From the 7th century onward, the Islamic Caliphates spread through relentless military conquests stretching from the Arabian Peninsula to North Africa, Persia, the Levant, the Indian subcontinent, Central Asia, and parts of Europe.
The expansion of Islam was political, legal, and cultural imperialism enforced by the sword.
The doctrine of jihad explicitly legitimized the conquest of non-Muslim lands, the enslavement of non-believers, and the imposition of dhimmitude, a state of second-class citizenship for Jews and Christians, and total persecution for polytheists.
Over 300 million people are estimated to have died directly or indirectly as a result of Islamic conquests, slavery, and institutionalized persecution over 14 centuries.
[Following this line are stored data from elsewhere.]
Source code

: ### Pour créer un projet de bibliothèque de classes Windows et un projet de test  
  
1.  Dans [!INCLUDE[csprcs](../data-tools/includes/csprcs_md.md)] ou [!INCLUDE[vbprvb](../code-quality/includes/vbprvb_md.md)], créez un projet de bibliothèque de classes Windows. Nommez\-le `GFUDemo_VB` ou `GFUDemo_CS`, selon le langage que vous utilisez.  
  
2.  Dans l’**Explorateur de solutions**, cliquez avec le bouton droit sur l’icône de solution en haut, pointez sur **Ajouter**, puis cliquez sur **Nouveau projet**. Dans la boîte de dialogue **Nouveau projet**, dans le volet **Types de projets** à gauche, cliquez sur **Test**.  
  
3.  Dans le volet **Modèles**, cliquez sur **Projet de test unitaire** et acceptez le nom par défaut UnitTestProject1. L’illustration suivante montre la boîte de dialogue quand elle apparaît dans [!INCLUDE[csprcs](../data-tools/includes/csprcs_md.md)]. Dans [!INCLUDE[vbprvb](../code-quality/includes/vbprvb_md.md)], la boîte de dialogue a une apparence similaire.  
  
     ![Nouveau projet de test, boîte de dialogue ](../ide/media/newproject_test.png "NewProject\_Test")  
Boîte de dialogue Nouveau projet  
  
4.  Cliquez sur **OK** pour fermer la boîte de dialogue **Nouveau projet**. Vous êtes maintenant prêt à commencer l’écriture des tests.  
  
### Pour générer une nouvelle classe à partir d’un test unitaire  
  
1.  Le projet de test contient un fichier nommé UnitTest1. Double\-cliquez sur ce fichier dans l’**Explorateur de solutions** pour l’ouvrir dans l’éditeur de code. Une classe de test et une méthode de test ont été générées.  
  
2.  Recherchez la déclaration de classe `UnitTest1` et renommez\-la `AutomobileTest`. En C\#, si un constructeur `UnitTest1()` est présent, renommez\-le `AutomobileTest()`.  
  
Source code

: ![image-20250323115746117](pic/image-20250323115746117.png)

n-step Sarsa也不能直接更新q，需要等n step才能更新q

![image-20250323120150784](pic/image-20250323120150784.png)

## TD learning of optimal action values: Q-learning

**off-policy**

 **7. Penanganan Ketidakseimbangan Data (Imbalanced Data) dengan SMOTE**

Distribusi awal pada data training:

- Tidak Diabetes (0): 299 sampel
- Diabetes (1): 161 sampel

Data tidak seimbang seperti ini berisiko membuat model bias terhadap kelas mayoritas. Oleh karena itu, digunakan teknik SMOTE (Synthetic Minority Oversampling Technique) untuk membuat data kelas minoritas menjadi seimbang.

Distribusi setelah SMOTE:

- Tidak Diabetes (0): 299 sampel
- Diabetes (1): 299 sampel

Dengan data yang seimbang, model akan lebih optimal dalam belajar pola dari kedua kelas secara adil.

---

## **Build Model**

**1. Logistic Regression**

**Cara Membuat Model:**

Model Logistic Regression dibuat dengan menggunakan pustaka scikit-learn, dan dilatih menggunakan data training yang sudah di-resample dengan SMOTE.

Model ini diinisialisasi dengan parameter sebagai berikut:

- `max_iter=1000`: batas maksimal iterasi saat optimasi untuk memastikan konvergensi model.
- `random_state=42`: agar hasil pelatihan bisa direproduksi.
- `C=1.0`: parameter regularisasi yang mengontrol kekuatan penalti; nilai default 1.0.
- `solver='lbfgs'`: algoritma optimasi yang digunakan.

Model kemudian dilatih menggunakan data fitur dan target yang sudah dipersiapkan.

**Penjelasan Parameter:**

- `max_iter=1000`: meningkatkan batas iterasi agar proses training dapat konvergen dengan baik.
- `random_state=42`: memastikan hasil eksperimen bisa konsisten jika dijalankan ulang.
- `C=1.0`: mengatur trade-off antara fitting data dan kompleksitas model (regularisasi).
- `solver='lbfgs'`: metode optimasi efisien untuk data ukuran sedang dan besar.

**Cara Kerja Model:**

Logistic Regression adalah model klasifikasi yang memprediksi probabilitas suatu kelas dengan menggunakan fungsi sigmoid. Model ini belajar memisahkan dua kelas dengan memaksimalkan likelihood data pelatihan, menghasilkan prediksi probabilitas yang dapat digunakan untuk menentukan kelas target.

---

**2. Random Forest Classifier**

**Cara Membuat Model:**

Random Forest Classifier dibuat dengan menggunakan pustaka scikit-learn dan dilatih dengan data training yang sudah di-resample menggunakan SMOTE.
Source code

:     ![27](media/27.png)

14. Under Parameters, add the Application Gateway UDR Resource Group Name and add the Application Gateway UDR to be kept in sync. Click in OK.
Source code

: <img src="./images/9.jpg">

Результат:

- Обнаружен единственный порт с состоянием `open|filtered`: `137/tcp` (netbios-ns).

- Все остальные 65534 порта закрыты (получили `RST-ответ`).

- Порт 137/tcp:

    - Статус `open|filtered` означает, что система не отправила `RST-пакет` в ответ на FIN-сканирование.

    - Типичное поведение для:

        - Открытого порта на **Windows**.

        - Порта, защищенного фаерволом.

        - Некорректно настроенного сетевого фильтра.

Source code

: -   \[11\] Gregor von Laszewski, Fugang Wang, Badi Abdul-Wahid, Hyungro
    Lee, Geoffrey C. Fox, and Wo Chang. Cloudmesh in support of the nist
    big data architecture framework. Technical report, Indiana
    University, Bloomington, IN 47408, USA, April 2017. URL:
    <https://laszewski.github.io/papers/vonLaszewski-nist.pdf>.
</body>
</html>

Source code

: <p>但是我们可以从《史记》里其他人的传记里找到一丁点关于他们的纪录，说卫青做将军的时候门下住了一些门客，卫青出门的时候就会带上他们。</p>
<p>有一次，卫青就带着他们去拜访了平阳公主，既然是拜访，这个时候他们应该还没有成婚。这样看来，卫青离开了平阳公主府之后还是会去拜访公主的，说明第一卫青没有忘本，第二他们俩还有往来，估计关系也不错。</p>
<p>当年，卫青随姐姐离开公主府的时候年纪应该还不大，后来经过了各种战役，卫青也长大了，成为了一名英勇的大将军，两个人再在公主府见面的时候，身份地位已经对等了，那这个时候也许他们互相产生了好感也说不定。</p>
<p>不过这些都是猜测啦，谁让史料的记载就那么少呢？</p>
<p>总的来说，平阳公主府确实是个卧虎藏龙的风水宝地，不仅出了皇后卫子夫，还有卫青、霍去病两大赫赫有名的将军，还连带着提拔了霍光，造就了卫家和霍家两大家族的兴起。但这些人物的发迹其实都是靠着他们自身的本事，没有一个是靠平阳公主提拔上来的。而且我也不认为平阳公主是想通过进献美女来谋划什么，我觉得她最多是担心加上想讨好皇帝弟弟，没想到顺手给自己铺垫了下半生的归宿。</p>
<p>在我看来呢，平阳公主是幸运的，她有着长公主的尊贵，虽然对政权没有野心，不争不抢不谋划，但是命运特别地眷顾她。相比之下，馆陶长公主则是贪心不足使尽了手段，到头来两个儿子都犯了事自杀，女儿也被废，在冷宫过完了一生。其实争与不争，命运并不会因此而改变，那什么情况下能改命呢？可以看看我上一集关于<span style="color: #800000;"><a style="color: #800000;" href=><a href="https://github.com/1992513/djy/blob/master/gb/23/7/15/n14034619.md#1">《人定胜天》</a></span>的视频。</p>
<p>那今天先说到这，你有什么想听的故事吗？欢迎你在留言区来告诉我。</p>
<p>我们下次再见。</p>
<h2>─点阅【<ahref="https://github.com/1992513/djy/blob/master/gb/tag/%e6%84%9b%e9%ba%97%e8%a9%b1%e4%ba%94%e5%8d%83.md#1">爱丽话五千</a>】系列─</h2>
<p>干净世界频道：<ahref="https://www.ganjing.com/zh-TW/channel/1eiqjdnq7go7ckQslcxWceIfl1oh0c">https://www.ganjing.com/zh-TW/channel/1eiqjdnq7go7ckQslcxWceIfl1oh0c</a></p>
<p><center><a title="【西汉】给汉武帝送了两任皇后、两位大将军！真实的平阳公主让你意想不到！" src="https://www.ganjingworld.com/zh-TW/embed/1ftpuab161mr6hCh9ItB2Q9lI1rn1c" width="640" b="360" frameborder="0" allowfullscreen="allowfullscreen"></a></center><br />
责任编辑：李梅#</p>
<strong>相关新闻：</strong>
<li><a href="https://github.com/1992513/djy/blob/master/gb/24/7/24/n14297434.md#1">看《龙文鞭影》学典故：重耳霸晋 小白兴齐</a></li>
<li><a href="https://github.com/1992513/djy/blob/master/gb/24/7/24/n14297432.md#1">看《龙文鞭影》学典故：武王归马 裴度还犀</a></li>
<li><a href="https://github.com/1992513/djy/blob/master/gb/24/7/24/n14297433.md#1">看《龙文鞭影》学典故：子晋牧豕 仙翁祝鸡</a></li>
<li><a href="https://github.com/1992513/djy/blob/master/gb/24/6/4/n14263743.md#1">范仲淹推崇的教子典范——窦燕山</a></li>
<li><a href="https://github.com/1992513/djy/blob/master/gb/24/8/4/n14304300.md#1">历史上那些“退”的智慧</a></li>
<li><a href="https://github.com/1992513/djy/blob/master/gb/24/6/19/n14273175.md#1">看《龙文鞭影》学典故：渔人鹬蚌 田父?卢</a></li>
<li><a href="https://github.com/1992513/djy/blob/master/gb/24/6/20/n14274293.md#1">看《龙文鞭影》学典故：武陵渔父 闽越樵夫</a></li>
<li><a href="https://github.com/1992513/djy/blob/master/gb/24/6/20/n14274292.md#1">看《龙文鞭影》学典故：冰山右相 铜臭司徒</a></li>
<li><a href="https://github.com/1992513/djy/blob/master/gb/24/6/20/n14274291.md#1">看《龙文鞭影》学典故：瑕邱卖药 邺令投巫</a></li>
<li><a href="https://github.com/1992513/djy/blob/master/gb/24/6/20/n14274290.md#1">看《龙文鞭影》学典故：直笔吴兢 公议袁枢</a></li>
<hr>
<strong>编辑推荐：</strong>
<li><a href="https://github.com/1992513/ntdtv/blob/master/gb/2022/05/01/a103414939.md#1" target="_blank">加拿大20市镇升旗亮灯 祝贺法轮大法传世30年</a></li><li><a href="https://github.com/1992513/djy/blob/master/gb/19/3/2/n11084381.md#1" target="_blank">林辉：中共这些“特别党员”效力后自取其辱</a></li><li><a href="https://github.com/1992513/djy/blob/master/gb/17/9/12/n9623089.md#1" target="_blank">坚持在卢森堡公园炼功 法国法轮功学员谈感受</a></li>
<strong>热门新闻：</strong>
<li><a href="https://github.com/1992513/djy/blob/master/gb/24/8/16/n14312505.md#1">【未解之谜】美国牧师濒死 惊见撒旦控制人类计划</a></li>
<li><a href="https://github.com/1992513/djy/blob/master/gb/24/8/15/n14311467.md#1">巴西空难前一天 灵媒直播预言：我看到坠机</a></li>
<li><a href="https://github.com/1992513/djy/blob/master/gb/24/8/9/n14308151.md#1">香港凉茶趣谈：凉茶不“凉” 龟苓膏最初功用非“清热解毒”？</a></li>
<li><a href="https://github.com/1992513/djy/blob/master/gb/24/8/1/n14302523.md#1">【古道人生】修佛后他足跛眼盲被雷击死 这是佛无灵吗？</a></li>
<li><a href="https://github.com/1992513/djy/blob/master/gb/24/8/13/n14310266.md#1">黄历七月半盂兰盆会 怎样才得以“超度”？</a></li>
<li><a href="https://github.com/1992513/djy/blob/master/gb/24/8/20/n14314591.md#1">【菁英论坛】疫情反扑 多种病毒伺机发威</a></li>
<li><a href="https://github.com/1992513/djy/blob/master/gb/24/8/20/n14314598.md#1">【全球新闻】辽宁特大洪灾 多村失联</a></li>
This includes the Hindu genocide in India, where historians like K.S. Lal estimate 80 million Hindus were killed; the decimation of Zoroastrianism in Persia; the obliteration of ancient African tribal cultures in the Sahel; and the destruction of the Byzantine Christian civilization across the Eastern Mediterranean.
Islamic imperialism did not merely conquer lands, it Arabized them. Persian, Berber, Coptic, Syriac, Aramaic, and countless African languages and cultures were either marginalized or erased.
The Arab identity became the default face of Islam, even in non-Arab lands. Cities like Alexandria, Carthage, and Damascus, once bastions of classical thought and Christian theology, were transformed into outposts of Islamic rule, their libraries burned, their churches converted, and their populations forcibly converted or reduced to servitude.
And yet, when the modern left speaks of cultural appropriation, linguistic erasure, or settler violence, these episodes never appear in their moral inventory.
The only colonialism that matters, it seems, is that which emerged from Europe.
Why is this massive, centuries-long imperial project not only ignored but actively whitewashed by the progressive intelligentsia? Three reasons:
1.Victimhood Hierarchy: In the left’s worldview, Muslims occupy the role of “oppressed minority,” especially in the West.
Criticizing Islam, even when grounded in historical fact, risks disrupting this victimhood narrative and is swiftly branded as “Islamophobic.”
2.Postmodernism and Cultural Relativism: The academic left, steeped in Foucault and Said, often refuses to judge non-Western cultures by universal standards.
Thus, Islamic slavery, misogyny, or religious violence is excused as “contextual,” while similar Western practices are condemned as unforgivable.
3.Political Expediency: Islam, despite its imperialist core, is increasingly seen as a geopolitical ally against Western conservatism, capitalism, and Zionism.
Therefore, its historical crimes are either downplayed or completely omitted.
It is incoherent to denounce European colonialism while ignoring Islamic colonialism. If moral consistency is the standard, then Islamic empires, from the Rashidun and Umayyads to the Ottomans, must be held accountable for their conquests, forced conversions, enslavement, and genocides.
The left’s moral outrage is not rooted in historical justice, but ideological selectivity.
By refusing to acknowledge Islamic colonialism, they betray their own stated principles and reduce the idea of decolonization to a weapon, not a value.